His smile was so frank and his face so full of the bloom of youth as he thus changed the subject that it was quite evident that he did not change it from any false modesty, but simply because the subject—including his own distinguished part in it—had no further interest for him.
"You have been wounded?"
"Yes. Two bullets in my leg, one in my arm, one in the abdomen."
"And you are still alive?"
"As you see! It was that devilish machine gun! The bullet that entered my abdomen cut through the intestines, touched my stomach, and came out by my back.
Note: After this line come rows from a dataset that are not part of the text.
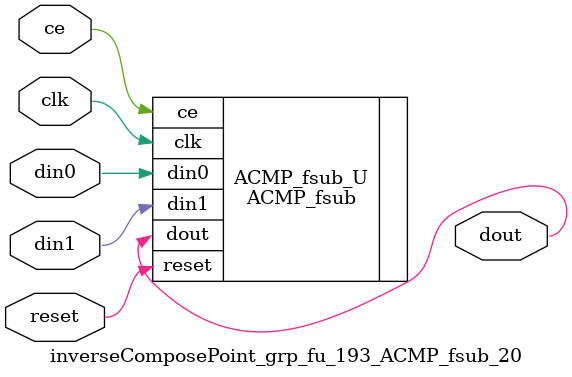
<source format=v>

`timescale 1 ns / 1 ps
module inverseComposePoint_grp_fu_193_ACMP_fsub_20(
    clk,
    reset,
    ce,
    din0,
    din1,
    dout);

parameter ID = 32'd1;
parameter NUM_STAGE = 32'd1;
parameter din0_WIDTH = 32'd1;
parameter din1_WIDTH = 32'd1;
parameter dout_WIDTH = 32'd1;
input clk;
input reset;
input ce;
input[din0_WIDTH - 1:0] din0;
input[din1_WIDTH - 1:0] din1;
output[dout_WIDTH - 1:0] dout;



ACMP_fsub #(
.ID( ID ),
.NUM_STAGE( 4 ),
.din0_WIDTH( din0_WIDTH ),
.din1_WIDTH( din1_WIDTH ),
.dout_WIDTH( dout_WIDTH ))
ACMP_fsub_U(
    .clk( clk ),
    .reset( reset ),
    .ce( ce ),
    .din0( din0 ),
    .din1( din1 ),
    .dout( dout ));

endmodule

</source>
When I regained consciousness I heard the doctor saying: 'Put this one aside; he will die in a minute or two!' And some of my men dug a nice grave for me and wrote my name and the date on a board, and sat down patiently to wait for my funeral. But I didn't die. So the surgeon had to send me to hospital. But when the ambulance was starting I heard him say: 'It's not a bit of use! He'll die on the way there!' But I cheated the doctors. I'm quite a rare specimen!"
"You are indeed!" And we all laughed, so contagious was Lieutenant X.'s laughter.
"The Medical Council," he went on, "explained it by the fact that, for two whole days previously, I had had nothing to eat. * * * hadn't had time! It was on the Stripa. The moment our regiment arrived at —— we had to fight."